# [EXERCISE DESCRIPTION]
Leaving the pictures aside, transcribe every line below exactly.

= Beginning of Section =

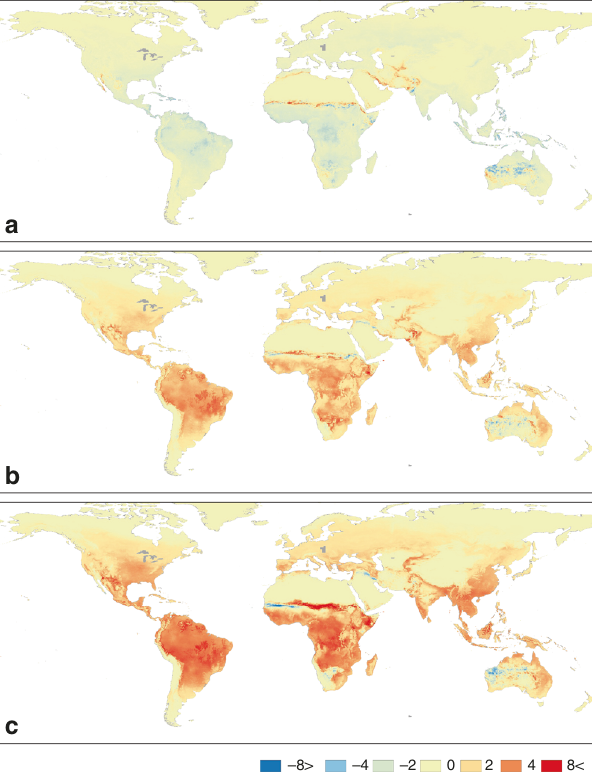
Fig. 2 Changes of LCC of Ae. aegypti between 1950, 2000 and 2050. Differences in LCC relative to LCC in 2000s (2000 – 2004 average). a Comparison with 1950s (1950 – 1954 average); b comparison with 2050s (2050 – 2054 average) under RCP 4.5; and c under RCP 8.5. Decreases in LCC are shown in ‘ cool ’ colours (blue and green) and the increases in ‘ warm ’ colours (orange and red).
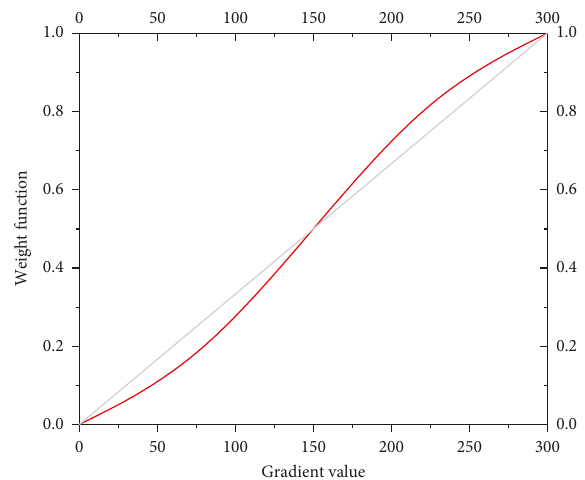
Figure 1: Schematic diagram of weight function M-S algorithm. The basic idea of the M-S algorithm is to assume that the grayscale distribution of the image to be segmented in the homogeneous area is a constant value.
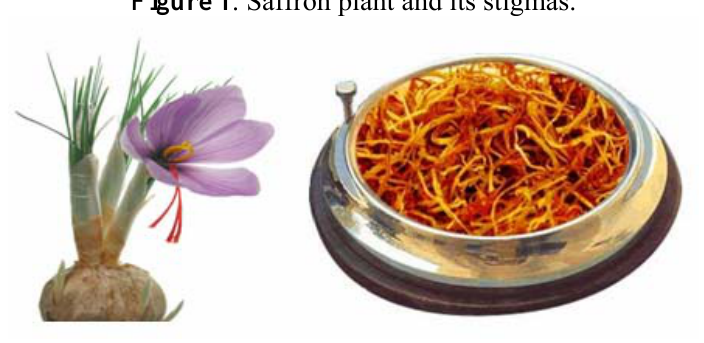
Figure 1 . Saffron plant and its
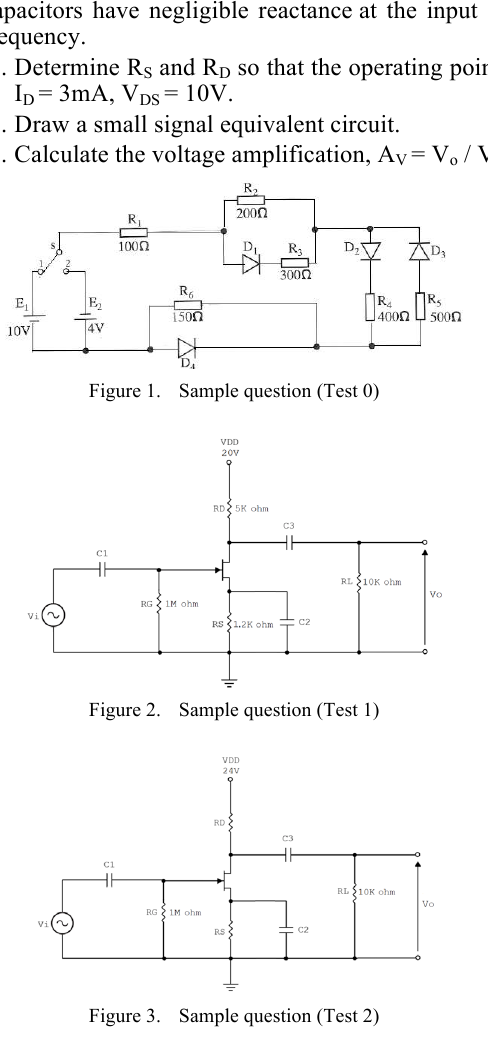
Figure 3. Sample question (Test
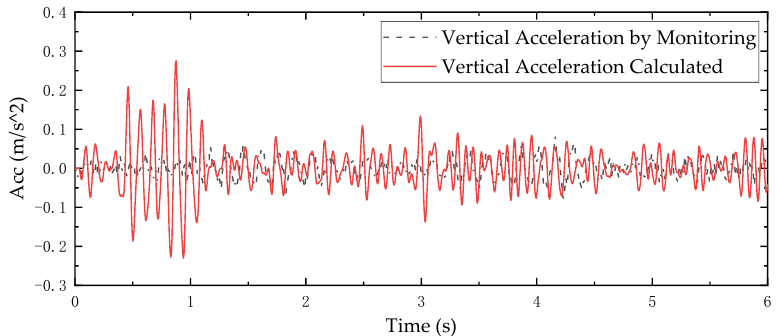
Figure 21. Comparison of vertical acceleration between measurement and simulation results of 3AS-02.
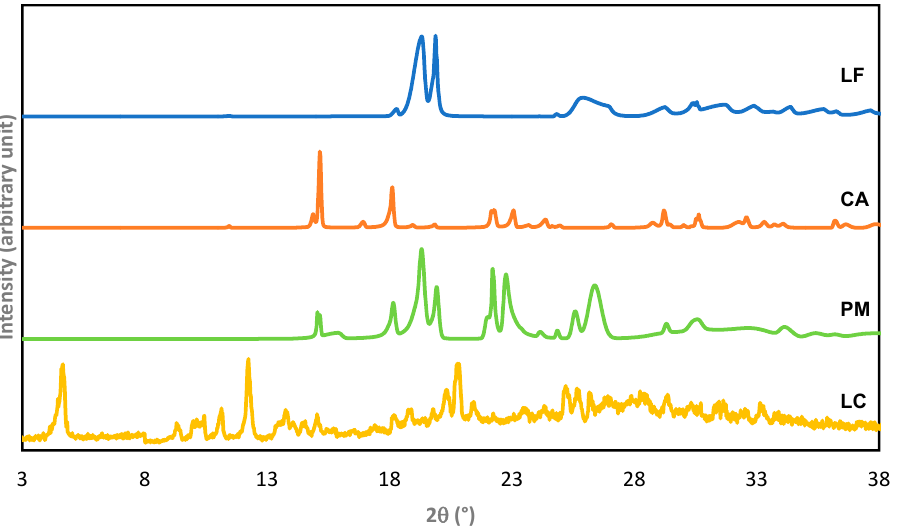
Figure 4. Powder X-ray diffractogram of levofloxacin citrate (LC) compared to the starting materials, levofloxacin (LF)—hemihydrate, and citric acid (CA)—dihydrate, and a physical mixture (PM) of LF and CA.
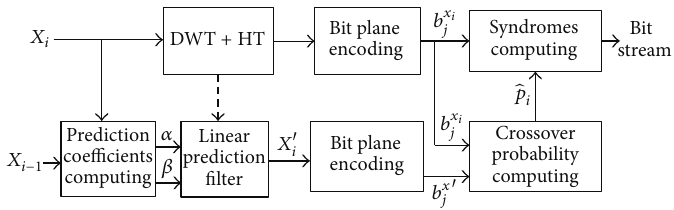
Figure 4: The encoding process of SW-BPE.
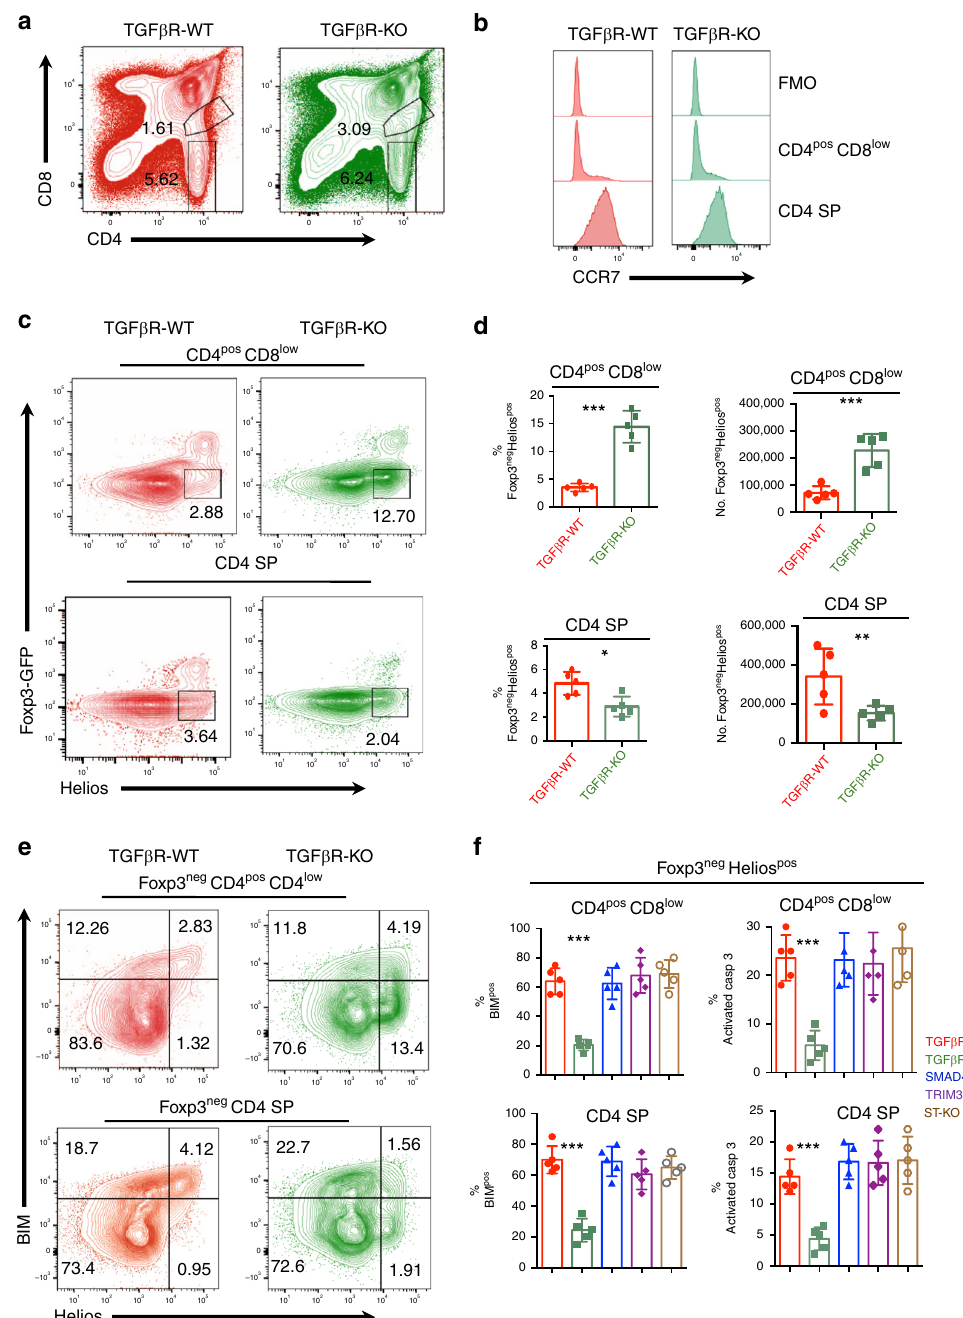
Fig. 1 TGF- β signaling in thymocytes promotes cortical and medullary negative selection. Flow cytometry analysis was performed on thymus from TGF β R- KO mice, SMAD4-KO mice, TRIM33-KO mice, ST-KO mice and their wild-type littermate controls. a , b Gating strategy for fl ow cytometry analysis of CD4 pos CD8 low and CD4 SP thymocytes. c Representative contour plot analysis of the expression of Foxp3 and Helios among the CD4 pos CD8 low and CD4 SP thymocytes. d Graphs illustrate the proportion of Foxp3 neg Helios pos among CD4 pos CD8 low and CD4 SP thymocytes as well as their absolute numbers. e Representative contour plot analysis of the expression of BIM and Helios in Foxp3 neg CD4 pos CD8 low thymocytes and in Foxp3 neg CD4 SP thymocytes. f Graphs illustrate the percentages of cells expressing BIM and positive for activated caspase 3 among Foxp3 neg Helios CD4 pos CD8 low thymocytes and in Foxp3 neg Helios pos CD4 SP thymocytes. All the experiments were conducted in 7 – 10-day-old animals. Data are representative of three experiments with 3 – 5 mice per group. * P <0.05, ** P <0.01, *** P <0.001 (two-tailed Student ’ s t test). Error bar, mean±SEM. Source data are provided as a Source Data fi le.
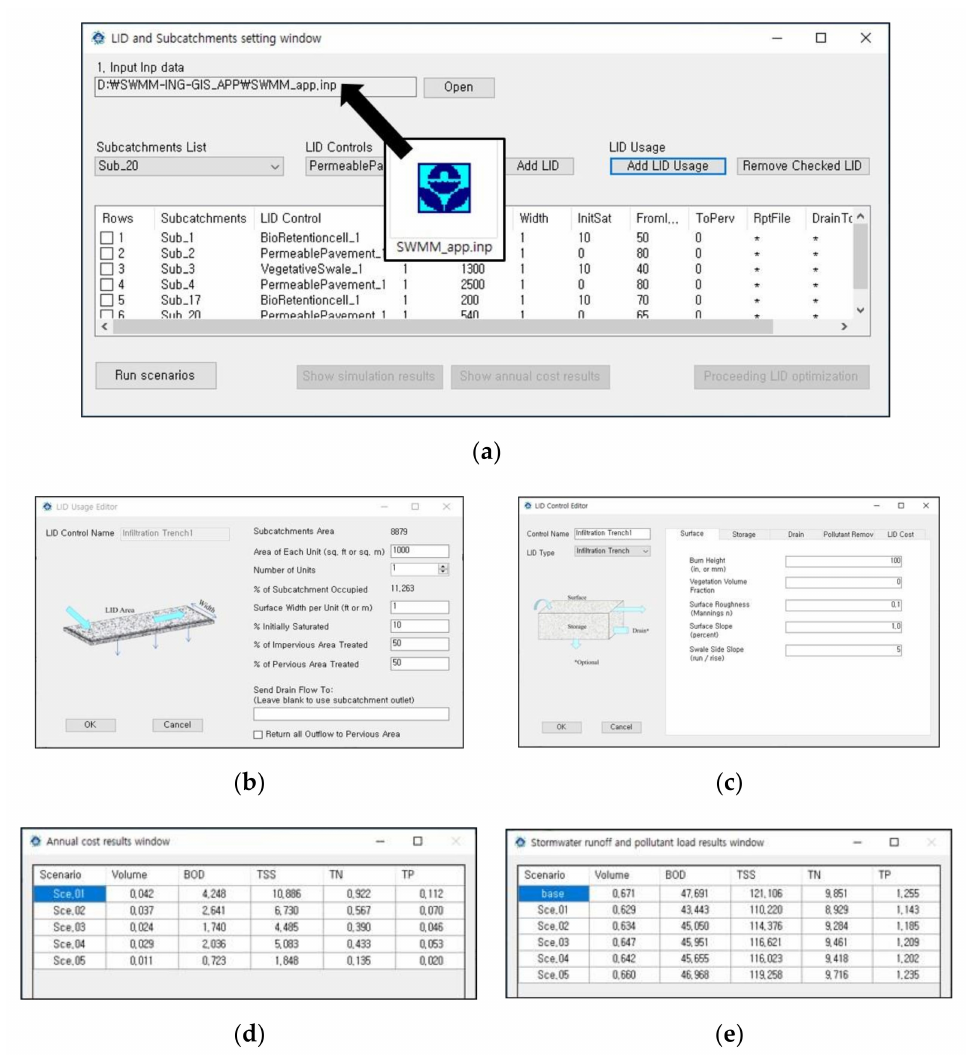
Figure 7. SWMM interfaces for LID definition: ( a ) LID and Sub-catchments setting window; ( b ) LID Control Editor window; ( c ) LID Usage Editor window; ( d ) Stormwater runo ff and pollutant load result window; ( e ) Annual cost results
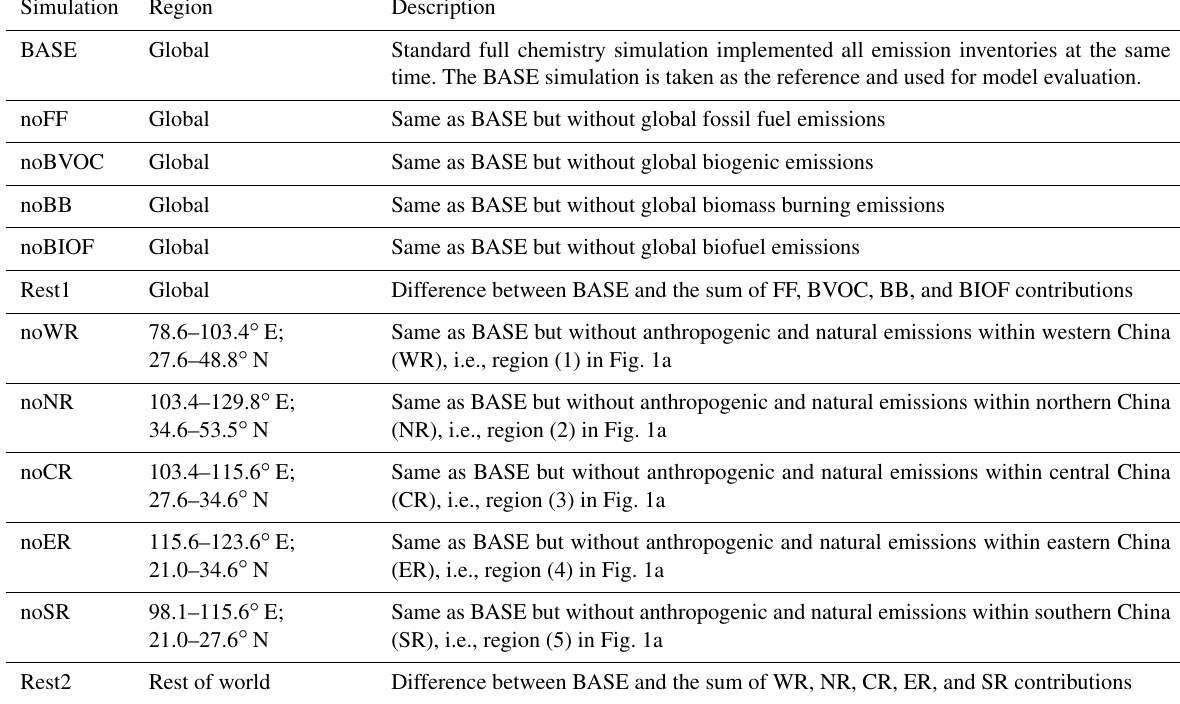
Table 3. GEOS-Chem model configurations and delimitations of all geographical regions. For all sensitivity simulations, the CH 4 emission inventory is always switched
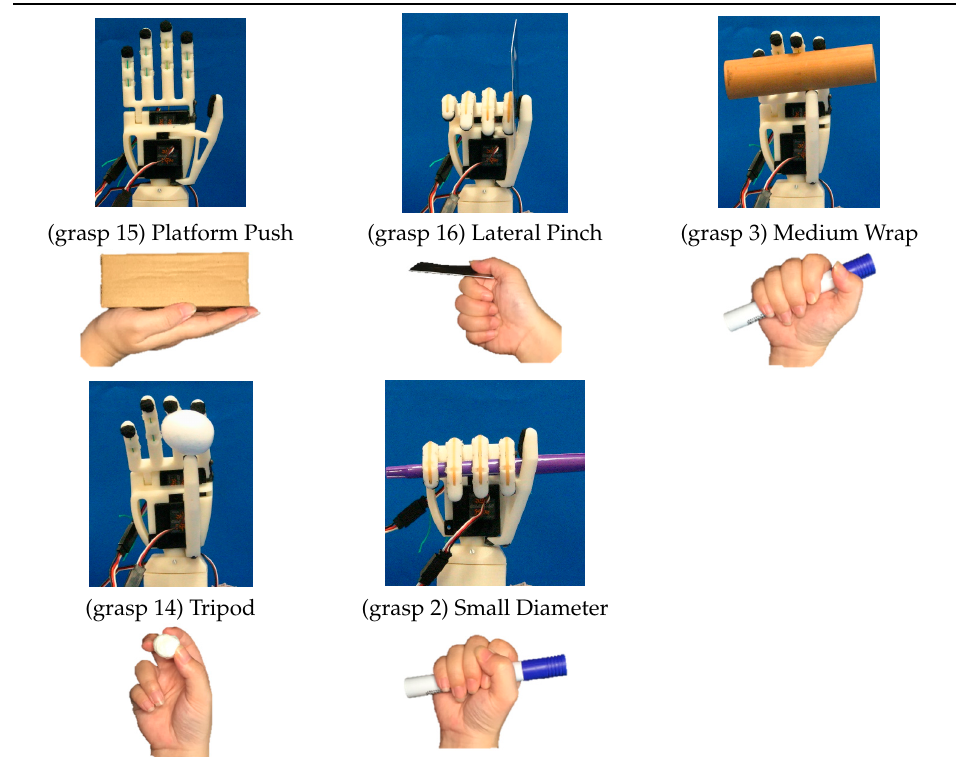
Table 6. Achievable motion types (stable linkage type).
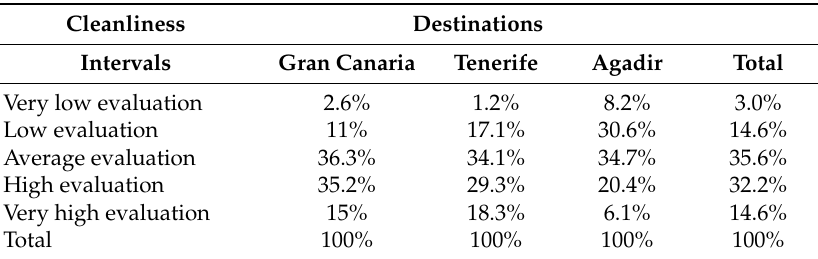
Table 2. Comparative analysis of the cleanliness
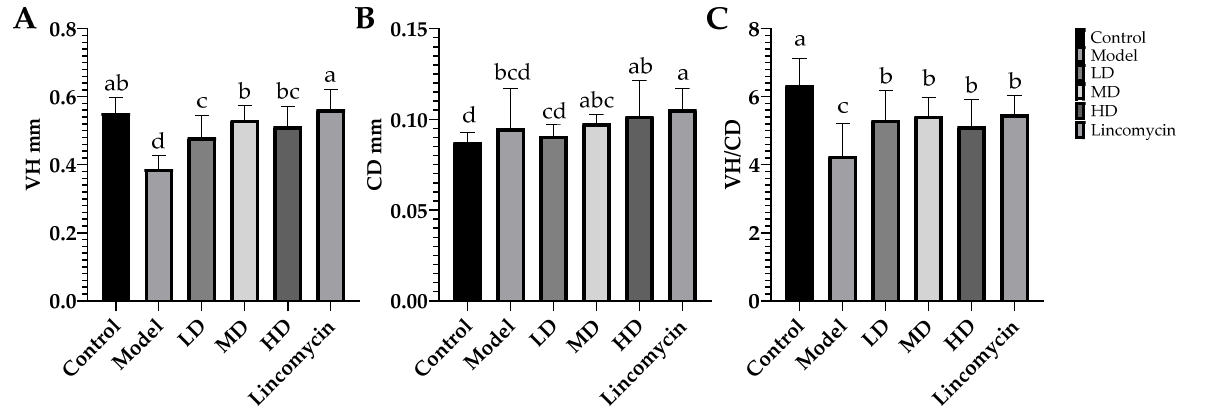
Figure 5. Jejunal morphological metrics. ( A ) Jejunal villus height (VH); ( B ) jejunal crypt depth (CD); ( C ) villus height/crypt depth (V/C). Values with the same superscript letters in the same line were not significantly different ( p > 0.05); values with different letters were significantly different ( p < 0.05).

= End of Section =

# [OUTPUT OF THE EXERCISE]
Fig. 2 Changes of LCC of Ae. aegypti between 1950, 2000 and 2050. Differences in LCC relative to LCC in 2000s (2000 – 2004 average). a Comparison with 1950s (1950 – 1954 average); b comparison with 2050s (2050 – 2054 average) under RCP 4.5; and c under RCP 8.5. Decreases in LCC are shown in ‘ cool ’ colours (blue and green) and the increases in ‘ warm ’ colours (orange and red).
Figure 1: Schematic diagram of weight function M-S algorithm. The basic idea of the M-S algorithm is to assume that the grayscale distribution of the image to be segmented in the homogeneous area is a constant value.
Figure 1 . Saffron plant and its
Figure 3. Sample question (Test
Figure 21. Comparison of vertical acceleration between measurement and simulation results of 3AS-02.
Figure 4. Powder X-ray diffractogram of levofloxacin citrate (LC) compared to the starting materials, levofloxacin (LF)—hemihydrate, and citric acid (CA)—dihydrate, and a physical mixture (PM) of LF and CA.
Figure 4: The encoding process of SW-BPE.
Fig. 1 TGF- β signaling in thymocytes promotes cortical and medullary negative selection. Flow cytometry analysis was performed on thymus from TGF β R- KO mice, SMAD4-KO mice, TRIM33-KO mice, ST-KO mice and their wild-type littermate controls. a , b Gating strategy for fl ow cytometry analysis of CD4 pos CD8 low and CD4 SP thymocytes. c Representative contour plot analysis of the expression of Foxp3 and Helios among the CD4 pos CD8 low and CD4 SP thymocytes. d Graphs illustrate the proportion of Foxp3 neg Helios pos among CD4 pos CD8 low and CD4 SP thymocytes as well as their absolute numbers. e Representative contour plot analysis of the expression of BIM and Helios in Foxp3 neg CD4 pos CD8 low thymocytes and in Foxp3 neg CD4 SP thymocytes. f Graphs illustrate the percentages of cells expressing BIM and positive for activated caspase 3 among Foxp3 neg Helios CD4 pos CD8 low thymocytes and in Foxp3 neg Helios pos CD4 SP thymocytes. All the experiments were conducted in 7 – 10-day-old animals. Data are representative of three experiments with 3 – 5 mice per group. * P <0.05, ** P <0.01, *** P <0.001 (two-tailed Student ’ s t test). Error bar, mean±SEM. Source data are provided as a Source Data fi le.
Figure 7. SWMM interfaces for LID definition: ( a ) LID and Sub-catchments setting window; ( b ) LID Control Editor window; ( c ) LID Usage Editor window; ( d ) Stormwater runo ff and pollutant load result window; ( e ) Annual cost results
Table 3. GEOS-Chem model configurations and delimitations of all geographical regions. For all sensitivity simulations, the CH 4 emission inventory is always switched
Table 6. Achievable motion types (stable linkage type).
Table 2. Comparative analysis of the cleanliness
Figure 5. Jejunal morphological metrics. ( A ) Jejunal villus height (VH); ( B ) jejunal crypt depth (CD); ( C ) villus height/crypt depth (V/C). Values with the same superscript letters in the same line were not significantly different ( p > 0.05); values with different letters were significantly different ( p < 0.05).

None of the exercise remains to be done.